Find all lines in the records that include the word "Swasta", and copy them out.
EXCERPTED DATA section start
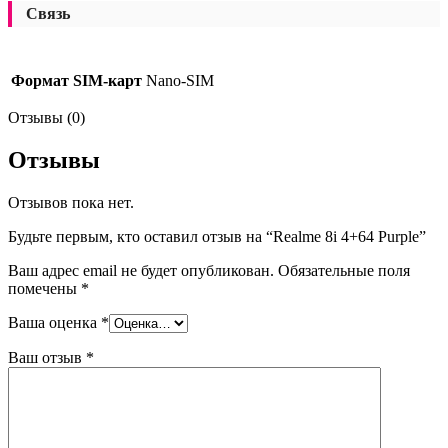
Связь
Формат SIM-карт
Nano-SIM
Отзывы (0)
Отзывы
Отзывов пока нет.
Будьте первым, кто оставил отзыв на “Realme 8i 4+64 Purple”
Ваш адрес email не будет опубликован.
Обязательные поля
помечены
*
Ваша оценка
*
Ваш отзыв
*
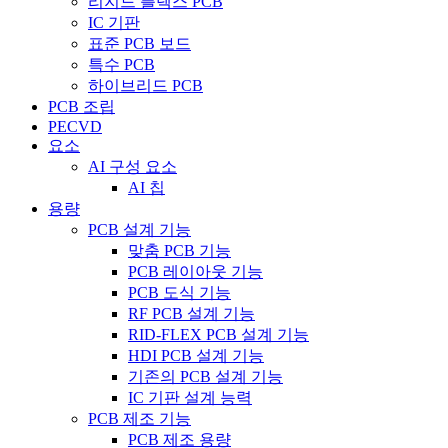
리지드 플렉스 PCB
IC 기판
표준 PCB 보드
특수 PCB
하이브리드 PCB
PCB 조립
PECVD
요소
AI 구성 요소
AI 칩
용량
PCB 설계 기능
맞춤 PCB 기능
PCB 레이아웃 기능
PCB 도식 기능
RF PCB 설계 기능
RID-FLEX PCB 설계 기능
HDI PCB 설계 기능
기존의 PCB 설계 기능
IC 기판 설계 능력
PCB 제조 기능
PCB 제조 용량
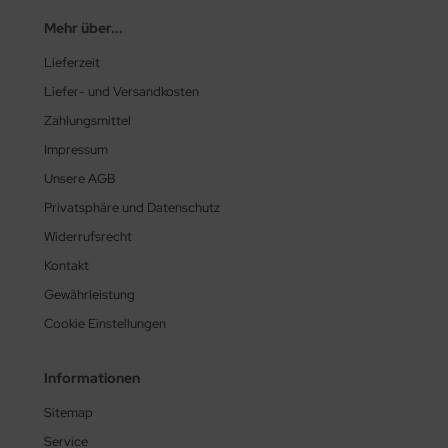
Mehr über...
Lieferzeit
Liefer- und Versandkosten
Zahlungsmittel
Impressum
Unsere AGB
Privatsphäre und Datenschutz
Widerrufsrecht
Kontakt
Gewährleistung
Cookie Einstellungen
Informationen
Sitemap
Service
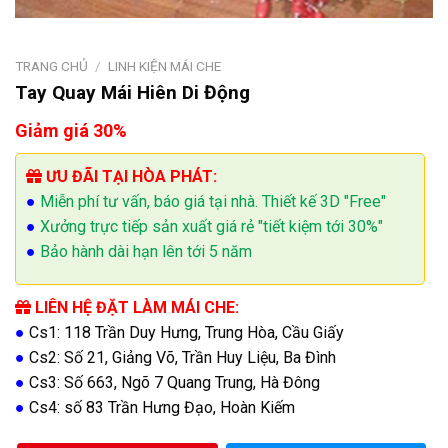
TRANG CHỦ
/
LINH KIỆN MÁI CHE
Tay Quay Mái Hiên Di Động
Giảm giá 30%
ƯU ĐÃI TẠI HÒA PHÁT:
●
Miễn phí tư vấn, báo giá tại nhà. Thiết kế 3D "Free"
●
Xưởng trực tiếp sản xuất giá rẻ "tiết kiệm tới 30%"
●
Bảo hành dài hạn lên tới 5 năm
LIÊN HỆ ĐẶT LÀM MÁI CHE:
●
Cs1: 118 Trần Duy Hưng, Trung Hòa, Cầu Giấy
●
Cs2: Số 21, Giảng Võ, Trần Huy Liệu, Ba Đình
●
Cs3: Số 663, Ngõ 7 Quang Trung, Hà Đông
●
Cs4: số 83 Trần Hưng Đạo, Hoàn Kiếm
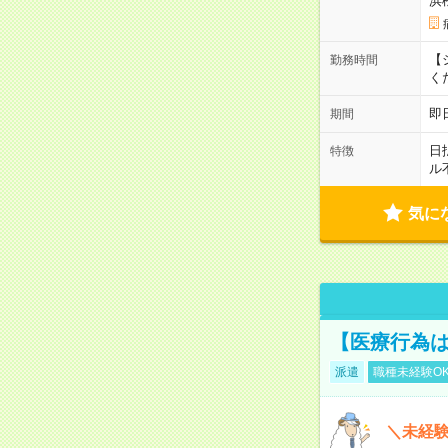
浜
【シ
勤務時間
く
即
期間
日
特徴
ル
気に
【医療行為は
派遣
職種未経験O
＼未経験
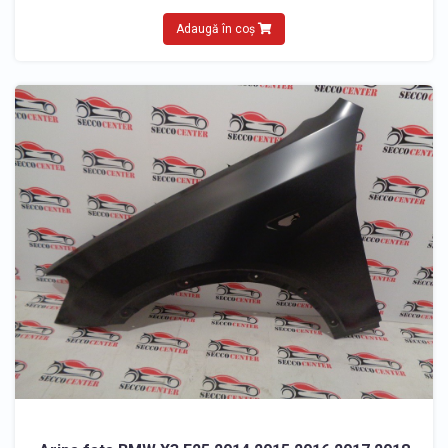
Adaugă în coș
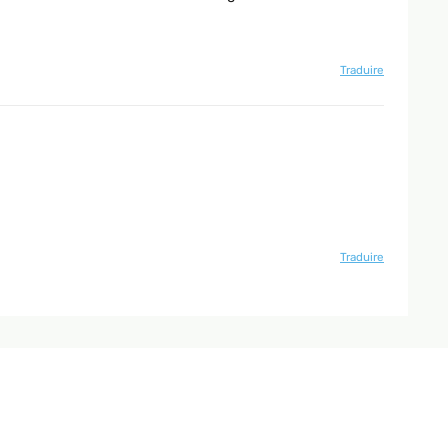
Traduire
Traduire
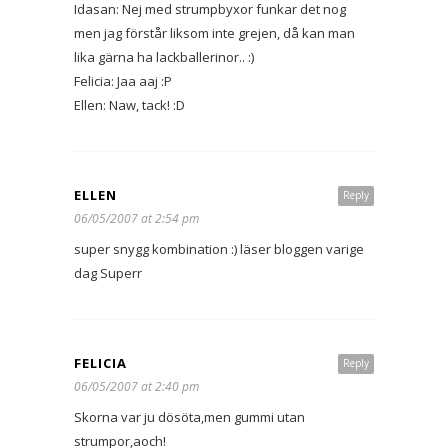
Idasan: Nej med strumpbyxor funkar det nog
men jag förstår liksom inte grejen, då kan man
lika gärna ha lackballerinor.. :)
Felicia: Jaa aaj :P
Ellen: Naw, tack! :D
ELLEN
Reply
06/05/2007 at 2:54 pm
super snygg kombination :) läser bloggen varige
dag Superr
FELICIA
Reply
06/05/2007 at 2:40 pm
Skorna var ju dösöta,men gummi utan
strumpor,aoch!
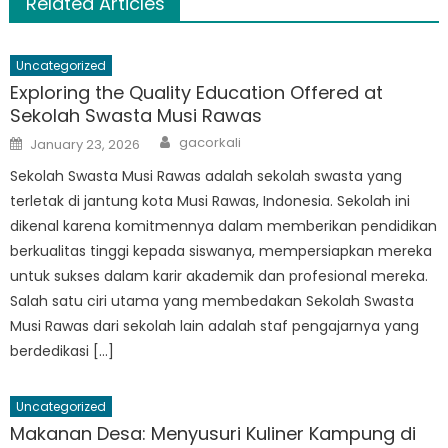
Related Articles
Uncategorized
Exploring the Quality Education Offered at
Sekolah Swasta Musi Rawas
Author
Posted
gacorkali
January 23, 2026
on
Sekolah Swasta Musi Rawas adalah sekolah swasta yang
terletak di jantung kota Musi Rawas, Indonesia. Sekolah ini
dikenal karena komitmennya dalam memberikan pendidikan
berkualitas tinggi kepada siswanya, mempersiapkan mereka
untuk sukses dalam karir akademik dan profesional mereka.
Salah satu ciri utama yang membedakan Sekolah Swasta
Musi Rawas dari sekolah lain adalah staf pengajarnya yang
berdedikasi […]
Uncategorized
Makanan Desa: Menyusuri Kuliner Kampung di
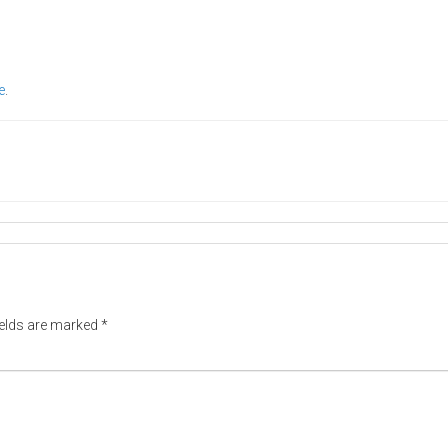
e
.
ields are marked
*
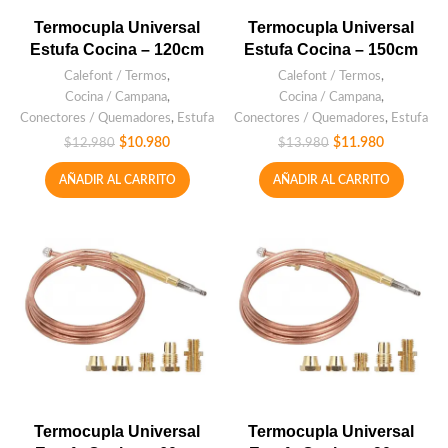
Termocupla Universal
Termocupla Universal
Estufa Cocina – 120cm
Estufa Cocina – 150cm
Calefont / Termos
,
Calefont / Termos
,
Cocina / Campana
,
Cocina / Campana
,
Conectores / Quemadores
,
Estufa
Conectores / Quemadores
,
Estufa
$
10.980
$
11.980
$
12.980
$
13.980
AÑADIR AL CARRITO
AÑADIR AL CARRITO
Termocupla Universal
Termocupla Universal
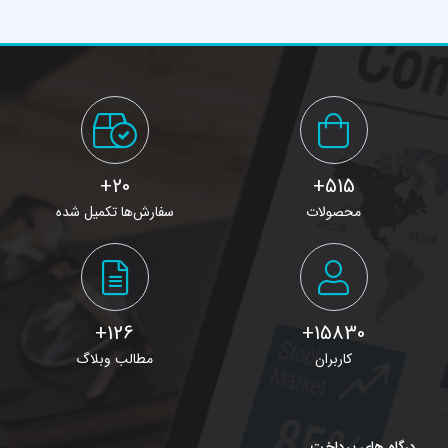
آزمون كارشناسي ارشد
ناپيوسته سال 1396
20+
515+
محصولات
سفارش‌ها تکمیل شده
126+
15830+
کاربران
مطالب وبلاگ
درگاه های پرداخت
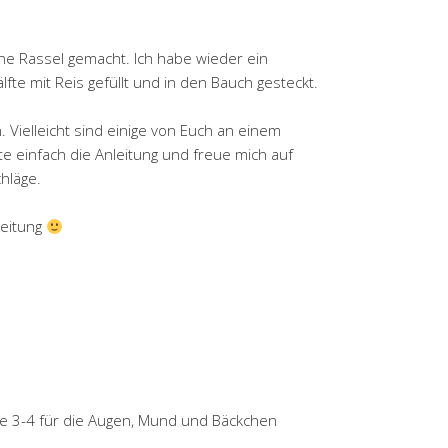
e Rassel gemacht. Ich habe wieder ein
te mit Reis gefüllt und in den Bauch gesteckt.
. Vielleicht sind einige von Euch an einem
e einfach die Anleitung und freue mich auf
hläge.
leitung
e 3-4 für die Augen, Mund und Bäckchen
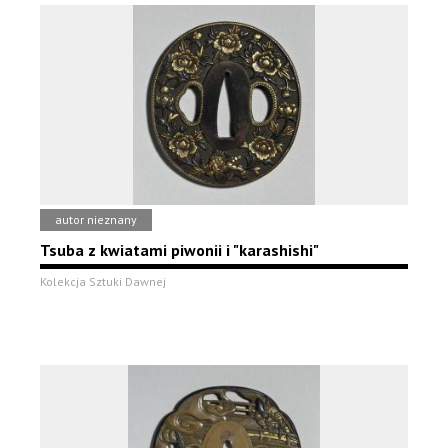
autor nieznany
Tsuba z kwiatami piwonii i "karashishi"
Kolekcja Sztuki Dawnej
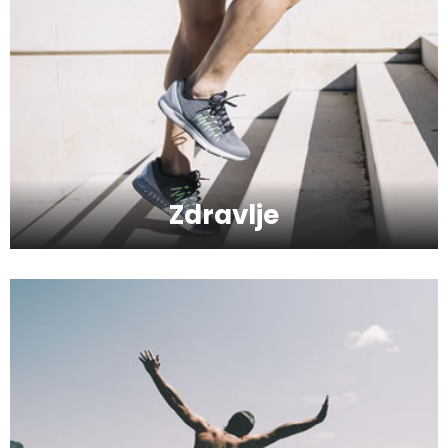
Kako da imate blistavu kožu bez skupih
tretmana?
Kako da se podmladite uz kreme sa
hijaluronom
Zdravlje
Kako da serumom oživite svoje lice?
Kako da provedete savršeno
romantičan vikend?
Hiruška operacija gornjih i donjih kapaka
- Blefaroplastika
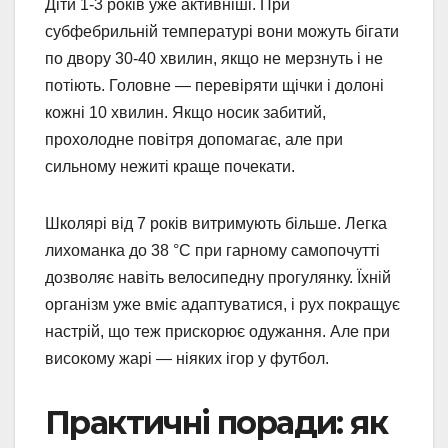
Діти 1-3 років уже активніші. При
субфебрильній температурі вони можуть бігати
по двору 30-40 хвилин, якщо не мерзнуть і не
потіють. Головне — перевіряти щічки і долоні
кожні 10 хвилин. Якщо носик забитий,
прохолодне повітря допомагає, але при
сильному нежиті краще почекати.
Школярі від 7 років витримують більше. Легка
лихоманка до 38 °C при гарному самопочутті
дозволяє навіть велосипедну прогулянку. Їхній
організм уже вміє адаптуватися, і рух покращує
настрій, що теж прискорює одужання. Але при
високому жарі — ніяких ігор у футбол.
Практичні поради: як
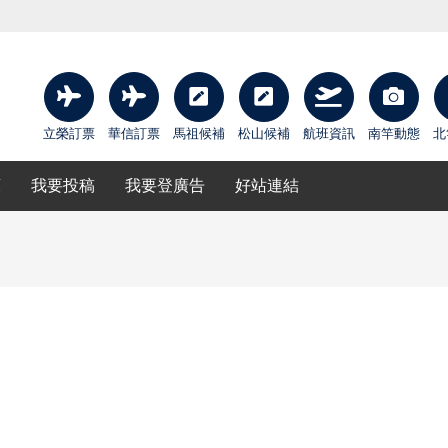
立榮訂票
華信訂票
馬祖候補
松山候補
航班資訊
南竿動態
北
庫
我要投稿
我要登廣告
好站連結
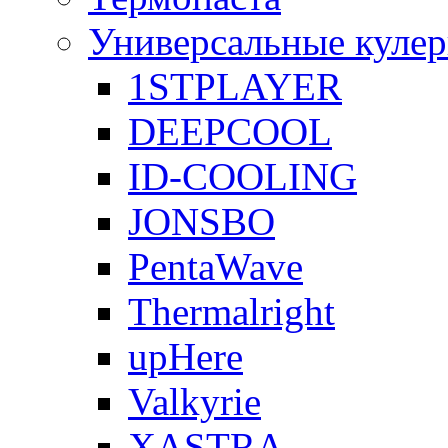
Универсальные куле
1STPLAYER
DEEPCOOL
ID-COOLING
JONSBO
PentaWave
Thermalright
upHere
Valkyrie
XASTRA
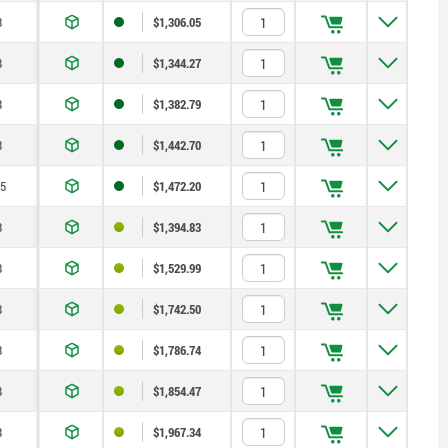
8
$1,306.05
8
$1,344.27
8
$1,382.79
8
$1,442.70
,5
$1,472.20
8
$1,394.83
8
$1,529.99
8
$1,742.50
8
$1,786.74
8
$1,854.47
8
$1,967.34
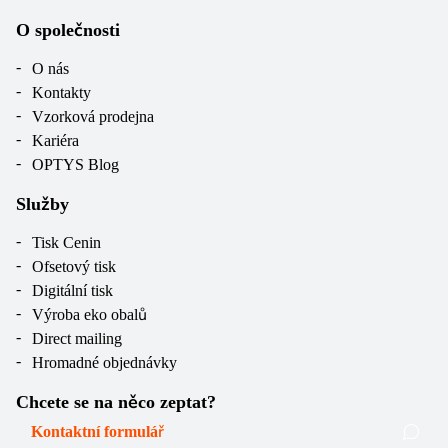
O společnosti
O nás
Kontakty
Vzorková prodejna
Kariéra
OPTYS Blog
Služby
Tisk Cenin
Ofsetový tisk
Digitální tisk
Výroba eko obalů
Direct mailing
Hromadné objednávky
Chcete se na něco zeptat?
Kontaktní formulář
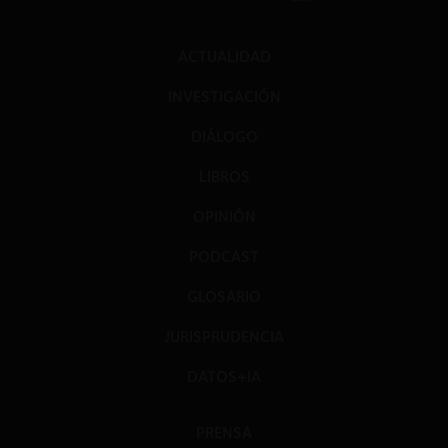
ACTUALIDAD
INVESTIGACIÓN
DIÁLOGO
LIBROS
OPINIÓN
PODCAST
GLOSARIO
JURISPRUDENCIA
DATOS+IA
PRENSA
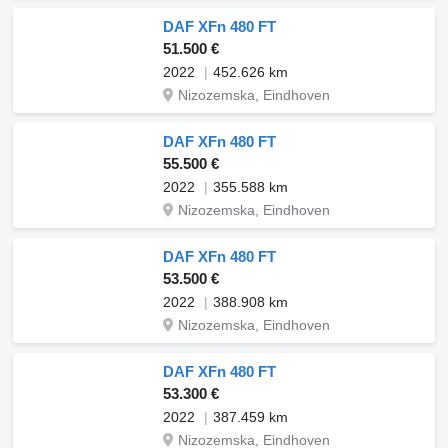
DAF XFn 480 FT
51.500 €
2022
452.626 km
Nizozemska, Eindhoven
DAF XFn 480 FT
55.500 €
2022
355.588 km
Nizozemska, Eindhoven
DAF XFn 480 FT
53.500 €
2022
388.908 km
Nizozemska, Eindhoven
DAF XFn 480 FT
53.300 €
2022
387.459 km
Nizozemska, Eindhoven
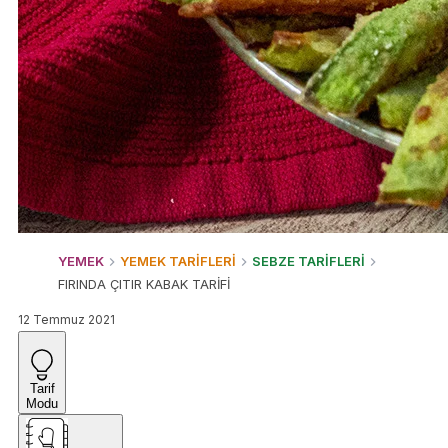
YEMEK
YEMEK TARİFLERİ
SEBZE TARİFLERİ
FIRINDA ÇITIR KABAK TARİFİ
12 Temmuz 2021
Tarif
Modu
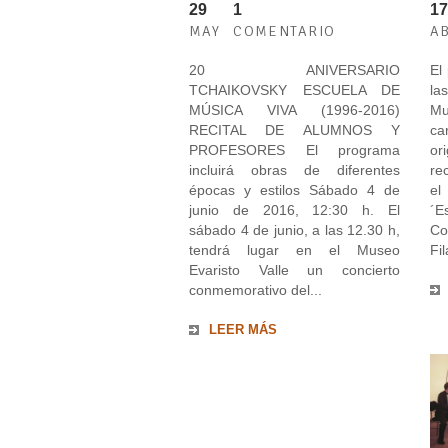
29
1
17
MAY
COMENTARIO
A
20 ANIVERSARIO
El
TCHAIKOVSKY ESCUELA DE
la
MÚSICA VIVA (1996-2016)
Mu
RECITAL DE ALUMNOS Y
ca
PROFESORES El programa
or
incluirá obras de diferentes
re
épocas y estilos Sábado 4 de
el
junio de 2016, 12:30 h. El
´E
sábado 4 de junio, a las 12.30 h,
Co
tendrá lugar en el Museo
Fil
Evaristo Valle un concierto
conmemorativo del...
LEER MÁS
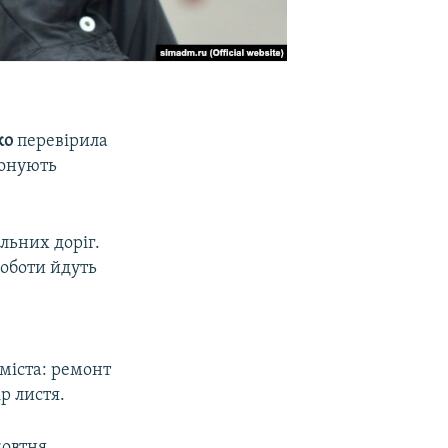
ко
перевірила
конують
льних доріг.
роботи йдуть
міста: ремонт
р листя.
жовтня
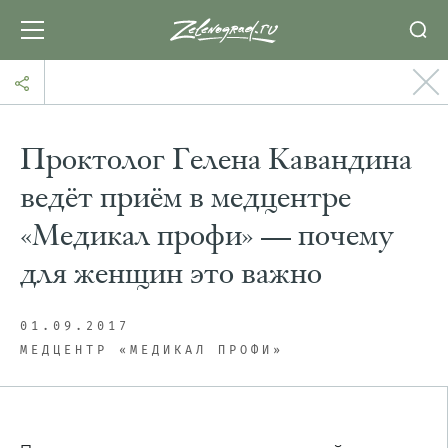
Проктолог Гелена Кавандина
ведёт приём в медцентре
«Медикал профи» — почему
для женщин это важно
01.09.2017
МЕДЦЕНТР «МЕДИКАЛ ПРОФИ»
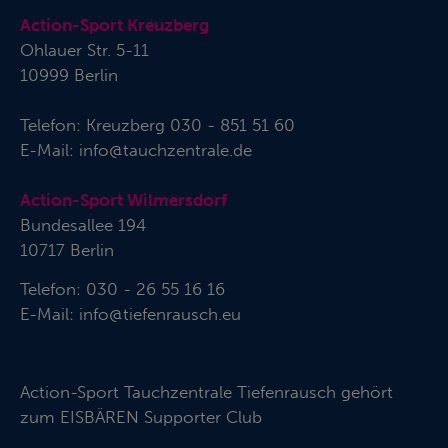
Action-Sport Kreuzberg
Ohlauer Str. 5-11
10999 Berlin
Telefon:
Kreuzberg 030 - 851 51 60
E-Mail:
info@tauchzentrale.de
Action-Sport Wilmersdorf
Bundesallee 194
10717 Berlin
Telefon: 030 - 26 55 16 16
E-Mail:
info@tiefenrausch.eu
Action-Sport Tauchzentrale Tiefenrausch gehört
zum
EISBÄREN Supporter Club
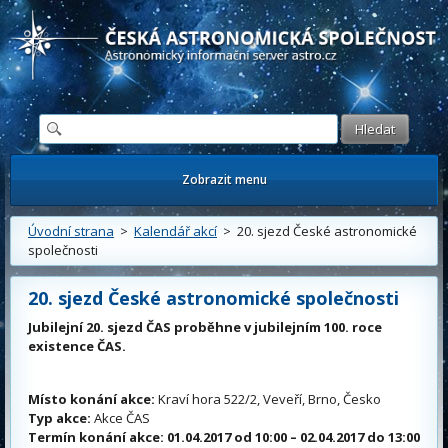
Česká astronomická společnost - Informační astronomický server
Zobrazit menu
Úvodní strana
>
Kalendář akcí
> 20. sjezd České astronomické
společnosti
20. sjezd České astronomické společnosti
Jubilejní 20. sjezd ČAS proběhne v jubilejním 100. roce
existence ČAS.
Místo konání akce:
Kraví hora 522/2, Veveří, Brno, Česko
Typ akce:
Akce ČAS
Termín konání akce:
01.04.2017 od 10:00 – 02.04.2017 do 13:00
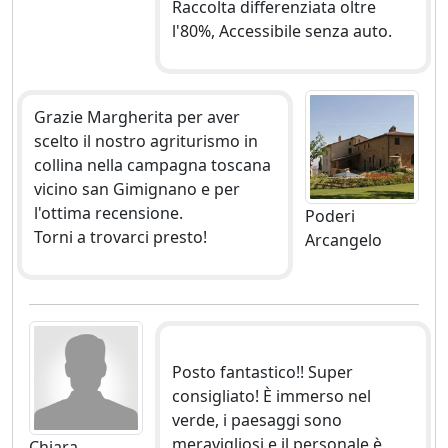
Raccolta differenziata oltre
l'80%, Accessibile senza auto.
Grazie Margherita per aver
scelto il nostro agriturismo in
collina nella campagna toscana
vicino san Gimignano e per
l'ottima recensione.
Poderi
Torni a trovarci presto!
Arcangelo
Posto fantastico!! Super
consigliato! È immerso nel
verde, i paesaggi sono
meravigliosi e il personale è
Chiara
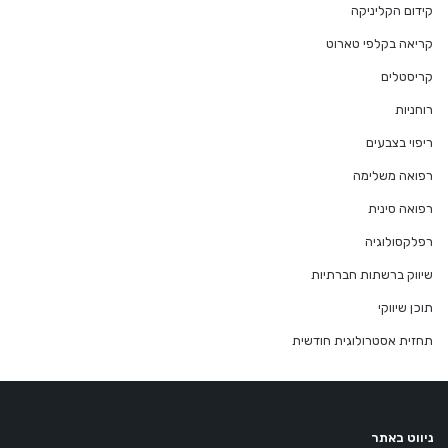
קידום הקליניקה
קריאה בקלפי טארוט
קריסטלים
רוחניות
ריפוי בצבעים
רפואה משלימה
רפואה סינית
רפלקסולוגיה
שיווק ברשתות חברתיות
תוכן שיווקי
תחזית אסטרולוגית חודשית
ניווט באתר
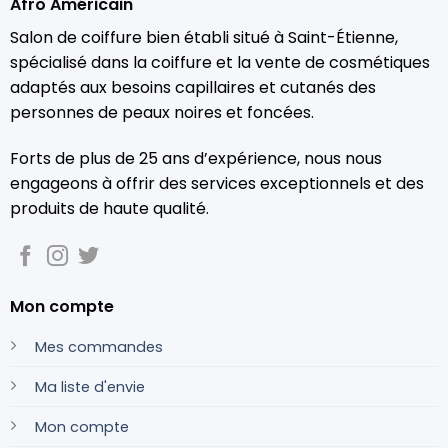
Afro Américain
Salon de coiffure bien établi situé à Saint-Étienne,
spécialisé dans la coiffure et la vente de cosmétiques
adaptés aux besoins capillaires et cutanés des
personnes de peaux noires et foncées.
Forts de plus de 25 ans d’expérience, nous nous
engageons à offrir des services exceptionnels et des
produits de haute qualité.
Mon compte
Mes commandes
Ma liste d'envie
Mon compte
EXCERPTED DATA section end
#### TASK RESULT
Sekolah Swasta Musi Rawas
Sekolah Swasta Musi Rawas adalah sekolah swasta yang
Salah satu ciri utama yang membedakan Sekolah Swasta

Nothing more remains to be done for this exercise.